Matthew came by this evening. He brought pumpkin bread, his grandmother’s recipe, which I love. It’s gotten too cold to be on the porch, so we sat in the parlor, drinking tea from flowered cups and eating bread from flowered plates, like the old people we have become. We talked about the first snow, which is coming next week, or so they say. Later this year than usual. It’s been strange to see the lake frozen but the earth brown all around. It makes me uneasy, with the millennium turning just over two months from now.
We talked a bit about it—the end of the millennium. Matthew said that when he was a boy he thought by the year 2000 there would be space travel, time travel, and cures for all diseases. Instead, all we got were faster cars and flu shots. He laughed ruefully, a boy disappointed. I told him flu shots were no small thing. But I agreed with him. Not much has changed in all these years. More wars. New countries. All that technology neither of us has much use for. Still, it’s much the same world as it was when we were young, in all its most important particulars.
I asked if he wished he’d done anything differently. It was an odd question, and I surprised both of us by asking it. As I said, we don’t talk about the past, but I’ve spent so much time in my memories of late that I suppose it was on my mind. I could see I’d made him uncomfortable.
“I made a choice once,” he said, “but I’m not going to regret it.”
I smiled: it was the sort of thing I’d expected him to say. And I did understand him. I knew he meant the choice he made to stay here with Abe, in the place for which Abe was best suited, rather than go be an astronaut or follow wh
atever dream might have supplanted that one. He’d made his peace with it, no doubt because he’d made it out of love. The things we do for love are the hardest things to regret.

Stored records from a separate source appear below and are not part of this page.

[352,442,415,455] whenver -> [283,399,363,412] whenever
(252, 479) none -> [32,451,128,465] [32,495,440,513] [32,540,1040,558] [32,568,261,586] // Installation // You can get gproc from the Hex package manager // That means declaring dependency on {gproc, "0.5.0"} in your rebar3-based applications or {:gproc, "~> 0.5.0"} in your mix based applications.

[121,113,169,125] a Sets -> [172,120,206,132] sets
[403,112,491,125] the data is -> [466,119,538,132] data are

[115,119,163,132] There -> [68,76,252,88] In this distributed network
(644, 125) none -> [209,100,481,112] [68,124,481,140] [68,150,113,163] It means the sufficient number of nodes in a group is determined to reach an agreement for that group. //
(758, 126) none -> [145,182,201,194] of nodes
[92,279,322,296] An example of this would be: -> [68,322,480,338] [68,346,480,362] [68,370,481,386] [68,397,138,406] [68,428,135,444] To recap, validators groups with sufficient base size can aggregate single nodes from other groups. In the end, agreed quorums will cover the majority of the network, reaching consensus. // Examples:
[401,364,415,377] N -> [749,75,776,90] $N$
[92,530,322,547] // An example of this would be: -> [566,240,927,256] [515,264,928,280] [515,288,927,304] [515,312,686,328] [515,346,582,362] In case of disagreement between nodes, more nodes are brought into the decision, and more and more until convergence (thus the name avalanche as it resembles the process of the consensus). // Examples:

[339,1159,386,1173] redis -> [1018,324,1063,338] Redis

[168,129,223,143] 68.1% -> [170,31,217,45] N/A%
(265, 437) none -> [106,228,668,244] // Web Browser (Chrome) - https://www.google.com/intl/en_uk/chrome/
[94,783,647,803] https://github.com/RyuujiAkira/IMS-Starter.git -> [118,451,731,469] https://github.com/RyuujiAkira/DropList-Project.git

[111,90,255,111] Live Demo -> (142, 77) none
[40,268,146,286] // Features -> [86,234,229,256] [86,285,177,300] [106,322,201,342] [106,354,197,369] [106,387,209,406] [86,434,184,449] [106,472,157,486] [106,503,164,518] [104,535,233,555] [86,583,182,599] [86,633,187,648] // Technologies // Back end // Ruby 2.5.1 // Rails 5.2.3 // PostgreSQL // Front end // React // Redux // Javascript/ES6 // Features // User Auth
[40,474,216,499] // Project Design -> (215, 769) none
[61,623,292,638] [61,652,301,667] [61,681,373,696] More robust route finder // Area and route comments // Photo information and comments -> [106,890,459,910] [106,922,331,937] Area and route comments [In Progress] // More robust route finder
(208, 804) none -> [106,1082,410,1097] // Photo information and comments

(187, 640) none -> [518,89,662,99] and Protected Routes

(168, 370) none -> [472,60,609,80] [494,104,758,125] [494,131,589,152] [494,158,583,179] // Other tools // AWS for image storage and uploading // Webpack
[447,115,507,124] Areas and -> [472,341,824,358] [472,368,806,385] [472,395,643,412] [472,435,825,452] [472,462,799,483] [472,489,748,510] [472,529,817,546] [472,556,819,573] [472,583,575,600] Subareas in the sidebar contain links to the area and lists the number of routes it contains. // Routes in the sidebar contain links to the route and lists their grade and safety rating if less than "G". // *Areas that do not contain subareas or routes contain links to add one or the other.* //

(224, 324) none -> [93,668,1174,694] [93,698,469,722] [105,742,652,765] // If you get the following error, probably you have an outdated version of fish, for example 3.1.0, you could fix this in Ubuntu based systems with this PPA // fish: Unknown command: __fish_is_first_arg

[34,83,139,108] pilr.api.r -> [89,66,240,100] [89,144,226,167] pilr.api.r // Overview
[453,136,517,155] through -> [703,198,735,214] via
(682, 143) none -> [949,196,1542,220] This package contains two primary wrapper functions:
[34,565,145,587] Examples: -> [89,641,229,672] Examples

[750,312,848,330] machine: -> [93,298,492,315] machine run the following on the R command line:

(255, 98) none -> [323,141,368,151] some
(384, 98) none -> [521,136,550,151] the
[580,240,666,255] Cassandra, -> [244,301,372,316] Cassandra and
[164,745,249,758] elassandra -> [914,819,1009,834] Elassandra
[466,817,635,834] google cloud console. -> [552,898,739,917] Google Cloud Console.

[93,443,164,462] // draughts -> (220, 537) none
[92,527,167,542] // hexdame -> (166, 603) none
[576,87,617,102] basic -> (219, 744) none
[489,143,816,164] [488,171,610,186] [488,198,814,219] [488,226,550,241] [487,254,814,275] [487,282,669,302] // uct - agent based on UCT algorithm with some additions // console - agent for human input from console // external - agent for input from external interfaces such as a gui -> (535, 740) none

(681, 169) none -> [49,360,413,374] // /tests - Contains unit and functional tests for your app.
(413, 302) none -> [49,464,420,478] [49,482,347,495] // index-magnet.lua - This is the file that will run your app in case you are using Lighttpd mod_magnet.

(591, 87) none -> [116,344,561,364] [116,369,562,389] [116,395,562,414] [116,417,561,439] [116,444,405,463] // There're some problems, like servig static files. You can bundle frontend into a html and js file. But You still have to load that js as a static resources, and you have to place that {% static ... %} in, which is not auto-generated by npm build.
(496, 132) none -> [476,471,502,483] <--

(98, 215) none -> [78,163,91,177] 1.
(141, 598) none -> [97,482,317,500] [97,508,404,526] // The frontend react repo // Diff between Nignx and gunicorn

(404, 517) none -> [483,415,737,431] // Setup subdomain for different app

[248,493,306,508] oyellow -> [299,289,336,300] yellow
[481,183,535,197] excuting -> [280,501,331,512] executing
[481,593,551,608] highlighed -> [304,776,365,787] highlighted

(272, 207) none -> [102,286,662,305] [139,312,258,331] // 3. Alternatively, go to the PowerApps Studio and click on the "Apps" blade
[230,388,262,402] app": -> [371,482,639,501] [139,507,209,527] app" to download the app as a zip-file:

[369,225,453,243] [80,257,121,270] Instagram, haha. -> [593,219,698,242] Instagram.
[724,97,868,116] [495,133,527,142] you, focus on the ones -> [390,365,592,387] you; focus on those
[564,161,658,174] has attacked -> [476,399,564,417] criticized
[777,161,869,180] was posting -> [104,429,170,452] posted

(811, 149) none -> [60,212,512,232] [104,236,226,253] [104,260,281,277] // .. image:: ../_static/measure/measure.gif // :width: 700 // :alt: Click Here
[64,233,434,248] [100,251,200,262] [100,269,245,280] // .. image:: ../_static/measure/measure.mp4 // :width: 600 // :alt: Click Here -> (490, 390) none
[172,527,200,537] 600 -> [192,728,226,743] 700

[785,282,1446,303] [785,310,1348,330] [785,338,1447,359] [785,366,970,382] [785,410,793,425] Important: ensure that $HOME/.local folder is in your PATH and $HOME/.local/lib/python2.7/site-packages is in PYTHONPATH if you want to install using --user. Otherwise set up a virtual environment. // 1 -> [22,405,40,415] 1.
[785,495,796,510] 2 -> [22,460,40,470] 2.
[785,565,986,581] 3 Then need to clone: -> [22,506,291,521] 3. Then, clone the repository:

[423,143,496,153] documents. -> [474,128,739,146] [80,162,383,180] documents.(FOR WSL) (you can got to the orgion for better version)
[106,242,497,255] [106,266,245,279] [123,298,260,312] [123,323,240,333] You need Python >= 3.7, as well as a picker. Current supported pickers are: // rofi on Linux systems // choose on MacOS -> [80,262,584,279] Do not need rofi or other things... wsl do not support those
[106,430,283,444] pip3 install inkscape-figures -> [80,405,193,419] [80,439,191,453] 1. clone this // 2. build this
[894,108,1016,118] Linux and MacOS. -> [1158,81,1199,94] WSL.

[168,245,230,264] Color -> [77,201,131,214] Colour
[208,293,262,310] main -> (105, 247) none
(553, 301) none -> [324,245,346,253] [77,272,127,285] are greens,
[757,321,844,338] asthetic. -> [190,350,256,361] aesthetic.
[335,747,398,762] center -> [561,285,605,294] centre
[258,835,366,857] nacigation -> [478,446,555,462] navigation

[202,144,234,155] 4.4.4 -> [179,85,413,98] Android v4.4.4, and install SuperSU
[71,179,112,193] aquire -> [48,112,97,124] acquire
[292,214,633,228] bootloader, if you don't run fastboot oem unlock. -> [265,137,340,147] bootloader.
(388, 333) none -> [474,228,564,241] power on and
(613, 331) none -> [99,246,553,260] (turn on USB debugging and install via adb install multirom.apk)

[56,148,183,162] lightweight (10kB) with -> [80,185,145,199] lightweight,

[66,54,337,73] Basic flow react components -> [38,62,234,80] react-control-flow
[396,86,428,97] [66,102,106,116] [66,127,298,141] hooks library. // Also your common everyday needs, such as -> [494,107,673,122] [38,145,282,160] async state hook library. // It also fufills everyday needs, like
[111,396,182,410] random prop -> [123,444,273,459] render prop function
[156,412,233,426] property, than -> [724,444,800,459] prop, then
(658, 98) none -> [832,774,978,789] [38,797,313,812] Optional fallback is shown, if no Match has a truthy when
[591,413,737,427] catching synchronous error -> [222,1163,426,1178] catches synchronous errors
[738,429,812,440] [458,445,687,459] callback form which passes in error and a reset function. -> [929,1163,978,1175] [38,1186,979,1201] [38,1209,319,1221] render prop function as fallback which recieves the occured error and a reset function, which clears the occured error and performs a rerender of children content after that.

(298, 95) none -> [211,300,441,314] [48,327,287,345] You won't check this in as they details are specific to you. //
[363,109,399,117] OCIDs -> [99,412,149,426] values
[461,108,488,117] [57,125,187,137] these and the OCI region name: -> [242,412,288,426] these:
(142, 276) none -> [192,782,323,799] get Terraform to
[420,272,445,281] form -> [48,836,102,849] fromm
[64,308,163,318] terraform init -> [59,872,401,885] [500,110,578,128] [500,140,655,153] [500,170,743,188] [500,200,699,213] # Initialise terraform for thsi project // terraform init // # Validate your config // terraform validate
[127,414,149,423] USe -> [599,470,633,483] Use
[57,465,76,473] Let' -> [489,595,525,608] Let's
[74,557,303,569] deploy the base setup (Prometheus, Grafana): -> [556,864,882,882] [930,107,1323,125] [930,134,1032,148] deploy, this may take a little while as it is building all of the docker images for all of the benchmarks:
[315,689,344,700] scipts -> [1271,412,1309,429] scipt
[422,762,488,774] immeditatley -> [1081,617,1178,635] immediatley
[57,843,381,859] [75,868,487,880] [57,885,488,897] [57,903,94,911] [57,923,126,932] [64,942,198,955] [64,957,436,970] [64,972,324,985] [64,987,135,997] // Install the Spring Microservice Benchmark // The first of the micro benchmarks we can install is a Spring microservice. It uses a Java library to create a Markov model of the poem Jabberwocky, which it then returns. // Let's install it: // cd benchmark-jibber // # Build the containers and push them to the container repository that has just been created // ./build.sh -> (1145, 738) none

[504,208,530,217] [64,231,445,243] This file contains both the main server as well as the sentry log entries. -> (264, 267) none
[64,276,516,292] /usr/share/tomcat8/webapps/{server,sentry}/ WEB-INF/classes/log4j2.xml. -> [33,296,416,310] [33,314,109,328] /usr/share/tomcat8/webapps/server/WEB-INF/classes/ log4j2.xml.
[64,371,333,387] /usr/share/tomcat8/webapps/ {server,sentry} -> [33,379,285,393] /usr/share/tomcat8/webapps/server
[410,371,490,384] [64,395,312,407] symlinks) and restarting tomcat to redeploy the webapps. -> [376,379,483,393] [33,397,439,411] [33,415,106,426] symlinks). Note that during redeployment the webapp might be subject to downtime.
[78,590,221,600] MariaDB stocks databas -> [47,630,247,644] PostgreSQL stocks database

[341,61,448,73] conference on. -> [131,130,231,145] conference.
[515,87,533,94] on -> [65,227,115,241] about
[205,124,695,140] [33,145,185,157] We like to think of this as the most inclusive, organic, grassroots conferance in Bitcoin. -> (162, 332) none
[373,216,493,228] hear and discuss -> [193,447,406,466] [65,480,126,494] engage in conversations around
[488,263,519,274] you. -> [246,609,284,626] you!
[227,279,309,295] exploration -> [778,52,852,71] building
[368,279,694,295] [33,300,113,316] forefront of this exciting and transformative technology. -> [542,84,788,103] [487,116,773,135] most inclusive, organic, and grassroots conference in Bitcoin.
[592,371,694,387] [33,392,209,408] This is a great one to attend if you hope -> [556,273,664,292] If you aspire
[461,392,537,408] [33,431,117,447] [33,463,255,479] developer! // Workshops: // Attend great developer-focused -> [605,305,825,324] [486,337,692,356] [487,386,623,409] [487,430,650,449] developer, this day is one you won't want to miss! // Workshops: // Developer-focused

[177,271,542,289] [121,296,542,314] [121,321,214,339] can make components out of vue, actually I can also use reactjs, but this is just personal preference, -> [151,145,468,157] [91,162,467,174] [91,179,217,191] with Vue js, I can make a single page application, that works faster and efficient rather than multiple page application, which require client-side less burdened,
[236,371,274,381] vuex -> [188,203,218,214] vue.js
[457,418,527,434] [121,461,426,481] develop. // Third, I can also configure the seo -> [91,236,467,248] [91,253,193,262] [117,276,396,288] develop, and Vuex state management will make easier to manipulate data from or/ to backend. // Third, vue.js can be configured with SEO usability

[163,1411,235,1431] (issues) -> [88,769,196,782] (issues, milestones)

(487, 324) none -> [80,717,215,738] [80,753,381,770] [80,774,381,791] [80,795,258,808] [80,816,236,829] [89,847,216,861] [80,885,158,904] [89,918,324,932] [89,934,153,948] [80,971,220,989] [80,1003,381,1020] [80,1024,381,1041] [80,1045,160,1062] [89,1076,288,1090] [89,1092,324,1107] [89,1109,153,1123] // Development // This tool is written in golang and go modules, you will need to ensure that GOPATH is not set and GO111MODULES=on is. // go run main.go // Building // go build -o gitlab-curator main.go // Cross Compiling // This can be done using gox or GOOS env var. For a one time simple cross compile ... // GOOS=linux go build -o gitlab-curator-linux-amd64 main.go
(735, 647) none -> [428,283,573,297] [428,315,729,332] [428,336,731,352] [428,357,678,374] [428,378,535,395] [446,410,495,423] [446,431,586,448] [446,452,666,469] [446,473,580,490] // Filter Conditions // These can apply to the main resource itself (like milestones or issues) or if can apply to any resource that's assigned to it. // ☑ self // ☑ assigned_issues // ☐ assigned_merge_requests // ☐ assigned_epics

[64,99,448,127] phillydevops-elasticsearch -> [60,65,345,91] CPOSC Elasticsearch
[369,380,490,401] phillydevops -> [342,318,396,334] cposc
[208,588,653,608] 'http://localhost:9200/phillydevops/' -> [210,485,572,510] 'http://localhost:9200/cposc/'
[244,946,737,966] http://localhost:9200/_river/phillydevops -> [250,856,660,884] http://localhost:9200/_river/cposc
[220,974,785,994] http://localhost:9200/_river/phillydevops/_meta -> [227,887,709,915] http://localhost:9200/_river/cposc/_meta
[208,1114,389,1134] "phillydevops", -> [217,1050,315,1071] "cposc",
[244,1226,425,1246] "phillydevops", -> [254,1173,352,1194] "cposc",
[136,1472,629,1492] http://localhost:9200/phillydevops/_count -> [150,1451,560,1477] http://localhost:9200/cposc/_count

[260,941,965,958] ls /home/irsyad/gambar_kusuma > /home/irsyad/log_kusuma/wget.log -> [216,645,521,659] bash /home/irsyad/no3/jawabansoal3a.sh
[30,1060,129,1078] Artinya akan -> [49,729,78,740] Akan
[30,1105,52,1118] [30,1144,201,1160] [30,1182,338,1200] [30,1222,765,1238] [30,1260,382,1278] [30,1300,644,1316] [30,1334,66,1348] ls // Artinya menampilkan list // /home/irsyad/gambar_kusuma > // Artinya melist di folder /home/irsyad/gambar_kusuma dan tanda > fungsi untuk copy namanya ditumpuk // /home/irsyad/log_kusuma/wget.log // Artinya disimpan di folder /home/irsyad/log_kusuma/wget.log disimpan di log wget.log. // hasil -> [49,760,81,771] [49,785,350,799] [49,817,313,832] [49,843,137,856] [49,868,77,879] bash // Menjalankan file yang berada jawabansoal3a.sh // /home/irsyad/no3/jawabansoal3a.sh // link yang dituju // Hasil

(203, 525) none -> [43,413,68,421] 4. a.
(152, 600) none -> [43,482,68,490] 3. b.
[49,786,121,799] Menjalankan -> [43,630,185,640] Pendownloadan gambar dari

“Do you?” he asked. He wasn’t just being polite, asking me the question I’d asked him. He wanted to know. I could see it in the careful way he held his plate. Between us lay all the decades that connected the children we’d been with the old man and old woman we’d become. And something more: that listening thing that, from time to time, infuses the air of this house and brushes against my cheek. Emily, but not quite Emily. Or not just Emily.
I set my teacup on the table. For a long time I’d wanted someone to ask me that question. I’d wanted to tell someone that I regretted nothing. That I, too, had acted out of love, and could claim that absolution. That I kept Lilith’s secret because I was a good sister, loyal to the end to the only person who ever truly cared about me, who ever needed me. And that anyone who was hurt by what I did deserved their suffering.
But I don’t believe these things any more, if I ever truly believed them. I regret it all. I regret that I didn’t leave Lilith and Emily on the shore that night, and go get help. I regret that I didn’t tell everyone, when they came, that Emily’s death was an accident. I wish I’d let Lilith go wherever her spirit led her. I wish I’d let Emily lie in the earth, with a stone to tell the world she’d been here for a little while. I wish I’d been a different person entirely. A person with courage. If I had been, many lives would have been different.